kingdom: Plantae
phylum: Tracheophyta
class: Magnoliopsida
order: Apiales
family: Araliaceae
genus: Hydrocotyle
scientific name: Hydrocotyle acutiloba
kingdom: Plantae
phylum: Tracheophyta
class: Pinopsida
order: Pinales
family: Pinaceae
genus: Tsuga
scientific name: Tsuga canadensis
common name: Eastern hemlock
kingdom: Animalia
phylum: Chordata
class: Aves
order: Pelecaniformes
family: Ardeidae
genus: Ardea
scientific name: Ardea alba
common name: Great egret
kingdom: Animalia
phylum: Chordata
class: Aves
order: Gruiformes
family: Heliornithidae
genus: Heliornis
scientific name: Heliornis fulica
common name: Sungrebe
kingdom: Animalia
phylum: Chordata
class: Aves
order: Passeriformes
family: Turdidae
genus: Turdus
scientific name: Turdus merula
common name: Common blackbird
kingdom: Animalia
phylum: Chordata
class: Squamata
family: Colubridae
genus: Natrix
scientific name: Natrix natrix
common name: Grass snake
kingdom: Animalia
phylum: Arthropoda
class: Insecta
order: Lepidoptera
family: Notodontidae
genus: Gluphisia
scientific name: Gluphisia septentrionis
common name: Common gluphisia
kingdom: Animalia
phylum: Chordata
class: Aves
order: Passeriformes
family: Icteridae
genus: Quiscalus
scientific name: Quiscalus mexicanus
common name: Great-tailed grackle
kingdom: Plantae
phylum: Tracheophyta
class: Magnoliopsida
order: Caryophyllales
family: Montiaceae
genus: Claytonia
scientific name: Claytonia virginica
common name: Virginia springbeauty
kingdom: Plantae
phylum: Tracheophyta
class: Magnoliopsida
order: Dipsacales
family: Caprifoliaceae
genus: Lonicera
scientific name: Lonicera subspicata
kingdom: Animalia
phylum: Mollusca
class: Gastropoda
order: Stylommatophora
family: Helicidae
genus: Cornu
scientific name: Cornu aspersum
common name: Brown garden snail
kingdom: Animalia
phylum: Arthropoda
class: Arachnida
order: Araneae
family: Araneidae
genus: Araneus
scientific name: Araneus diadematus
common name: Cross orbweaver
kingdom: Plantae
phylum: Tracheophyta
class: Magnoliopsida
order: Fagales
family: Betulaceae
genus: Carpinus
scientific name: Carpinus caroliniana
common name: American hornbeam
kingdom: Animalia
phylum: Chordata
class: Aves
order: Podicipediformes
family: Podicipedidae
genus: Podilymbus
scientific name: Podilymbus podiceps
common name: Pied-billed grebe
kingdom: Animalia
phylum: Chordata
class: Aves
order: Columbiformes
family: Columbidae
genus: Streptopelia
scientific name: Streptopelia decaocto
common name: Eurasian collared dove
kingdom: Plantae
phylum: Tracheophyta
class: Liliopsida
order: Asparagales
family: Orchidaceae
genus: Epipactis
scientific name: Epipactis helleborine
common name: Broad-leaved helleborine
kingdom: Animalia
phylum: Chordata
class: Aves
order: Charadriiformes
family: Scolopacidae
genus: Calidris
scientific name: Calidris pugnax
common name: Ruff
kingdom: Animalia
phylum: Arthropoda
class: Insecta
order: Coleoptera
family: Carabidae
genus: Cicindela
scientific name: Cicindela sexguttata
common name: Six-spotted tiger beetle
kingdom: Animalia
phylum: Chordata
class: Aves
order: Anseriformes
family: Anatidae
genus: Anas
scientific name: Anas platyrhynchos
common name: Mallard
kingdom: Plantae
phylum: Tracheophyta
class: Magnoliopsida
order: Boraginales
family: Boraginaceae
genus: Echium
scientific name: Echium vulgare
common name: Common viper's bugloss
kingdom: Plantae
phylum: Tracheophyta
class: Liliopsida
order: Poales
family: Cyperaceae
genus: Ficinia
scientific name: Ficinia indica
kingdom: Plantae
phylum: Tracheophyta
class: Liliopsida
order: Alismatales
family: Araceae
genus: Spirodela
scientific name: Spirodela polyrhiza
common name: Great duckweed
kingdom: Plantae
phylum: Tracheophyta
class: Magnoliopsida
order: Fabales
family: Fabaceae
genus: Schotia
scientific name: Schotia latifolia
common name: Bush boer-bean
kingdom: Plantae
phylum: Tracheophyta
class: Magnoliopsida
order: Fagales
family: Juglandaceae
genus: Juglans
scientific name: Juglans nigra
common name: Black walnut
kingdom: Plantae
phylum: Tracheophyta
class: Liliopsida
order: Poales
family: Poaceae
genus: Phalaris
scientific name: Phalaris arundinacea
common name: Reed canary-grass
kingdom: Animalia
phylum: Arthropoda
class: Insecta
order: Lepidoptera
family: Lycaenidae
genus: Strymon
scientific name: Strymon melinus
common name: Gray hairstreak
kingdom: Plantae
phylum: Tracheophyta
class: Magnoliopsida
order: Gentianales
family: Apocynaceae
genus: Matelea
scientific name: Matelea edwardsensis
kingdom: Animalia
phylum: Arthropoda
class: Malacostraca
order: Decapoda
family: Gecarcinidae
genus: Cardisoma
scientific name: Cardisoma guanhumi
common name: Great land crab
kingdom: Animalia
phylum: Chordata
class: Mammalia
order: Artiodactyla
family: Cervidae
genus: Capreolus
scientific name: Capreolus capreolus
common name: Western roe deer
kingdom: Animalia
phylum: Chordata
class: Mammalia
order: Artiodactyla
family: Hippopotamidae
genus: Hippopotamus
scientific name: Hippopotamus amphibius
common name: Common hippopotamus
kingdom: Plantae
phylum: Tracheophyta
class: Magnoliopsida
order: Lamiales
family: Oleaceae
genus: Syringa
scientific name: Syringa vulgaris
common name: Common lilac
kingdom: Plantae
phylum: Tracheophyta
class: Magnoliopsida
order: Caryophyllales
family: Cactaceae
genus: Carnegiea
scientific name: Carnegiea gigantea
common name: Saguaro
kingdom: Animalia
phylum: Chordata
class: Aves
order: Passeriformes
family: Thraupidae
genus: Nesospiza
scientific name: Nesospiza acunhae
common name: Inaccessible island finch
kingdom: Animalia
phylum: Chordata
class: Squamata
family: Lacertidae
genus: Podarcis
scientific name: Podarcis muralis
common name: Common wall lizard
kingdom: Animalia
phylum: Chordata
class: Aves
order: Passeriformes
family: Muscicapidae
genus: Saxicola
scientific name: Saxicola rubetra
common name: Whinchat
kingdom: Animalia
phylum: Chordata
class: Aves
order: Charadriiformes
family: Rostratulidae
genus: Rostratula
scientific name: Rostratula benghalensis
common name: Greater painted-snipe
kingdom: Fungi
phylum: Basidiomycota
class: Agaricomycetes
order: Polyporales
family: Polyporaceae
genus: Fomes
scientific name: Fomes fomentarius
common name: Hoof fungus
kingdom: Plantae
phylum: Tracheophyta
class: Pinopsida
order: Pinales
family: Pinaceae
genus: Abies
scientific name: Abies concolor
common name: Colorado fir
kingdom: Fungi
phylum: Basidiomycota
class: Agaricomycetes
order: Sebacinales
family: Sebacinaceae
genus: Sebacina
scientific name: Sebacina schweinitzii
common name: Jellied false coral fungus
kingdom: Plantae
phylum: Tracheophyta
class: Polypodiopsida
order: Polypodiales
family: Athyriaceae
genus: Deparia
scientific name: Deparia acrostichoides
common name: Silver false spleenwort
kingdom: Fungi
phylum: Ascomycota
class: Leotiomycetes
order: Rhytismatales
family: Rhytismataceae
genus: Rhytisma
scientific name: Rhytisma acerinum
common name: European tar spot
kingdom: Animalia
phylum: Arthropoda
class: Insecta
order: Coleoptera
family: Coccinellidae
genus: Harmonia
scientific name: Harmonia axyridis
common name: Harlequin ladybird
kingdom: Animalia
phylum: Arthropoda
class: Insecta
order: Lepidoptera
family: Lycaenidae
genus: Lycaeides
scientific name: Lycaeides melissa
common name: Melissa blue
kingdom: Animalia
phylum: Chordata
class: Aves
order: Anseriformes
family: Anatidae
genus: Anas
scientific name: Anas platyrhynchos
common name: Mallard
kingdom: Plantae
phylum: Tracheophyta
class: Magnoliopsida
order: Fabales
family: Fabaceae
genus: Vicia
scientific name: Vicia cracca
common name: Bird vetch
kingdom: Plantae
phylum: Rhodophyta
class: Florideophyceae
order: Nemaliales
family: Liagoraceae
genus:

::::::

## What you should do
Rewrite only the stretch of lines from the one containing "family: Colubridae" through the one containing "genus: Lonicera", changing "scientific name" to "Latin name" and leaving everything else as it is.

## Task output
family: Colubridae
genus: Natrix
Latin name: Natrix natrix
common name: Grass snake
kingdom: Animalia
phylum: Arthropoda
class: Insecta
order: Lepidoptera
family: Notodontidae
genus: Gluphisia
Latin name: Gluphisia septentrionis
common name: Common gluphisia
kingdom: Animalia
phylum: Chordata
class: Aves
order: Passeriformes
family: Icteridae
genus: Quiscalus
Latin name: Quiscalus mexicanus
common name: Great-tailed grackle
kingdom: Plantae
phylum: Tracheophyta
class: Magnoliopsida
order: Caryophyllales
family: Montiaceae
genus: Claytonia
Latin name: Claytonia virginica
common name: Virginia springbeauty
kingdom: Plantae
phylum: Tracheophyta
class: Magnoliopsida
order: Dipsacales
family: Caprifoliaceae
genus: Lonicera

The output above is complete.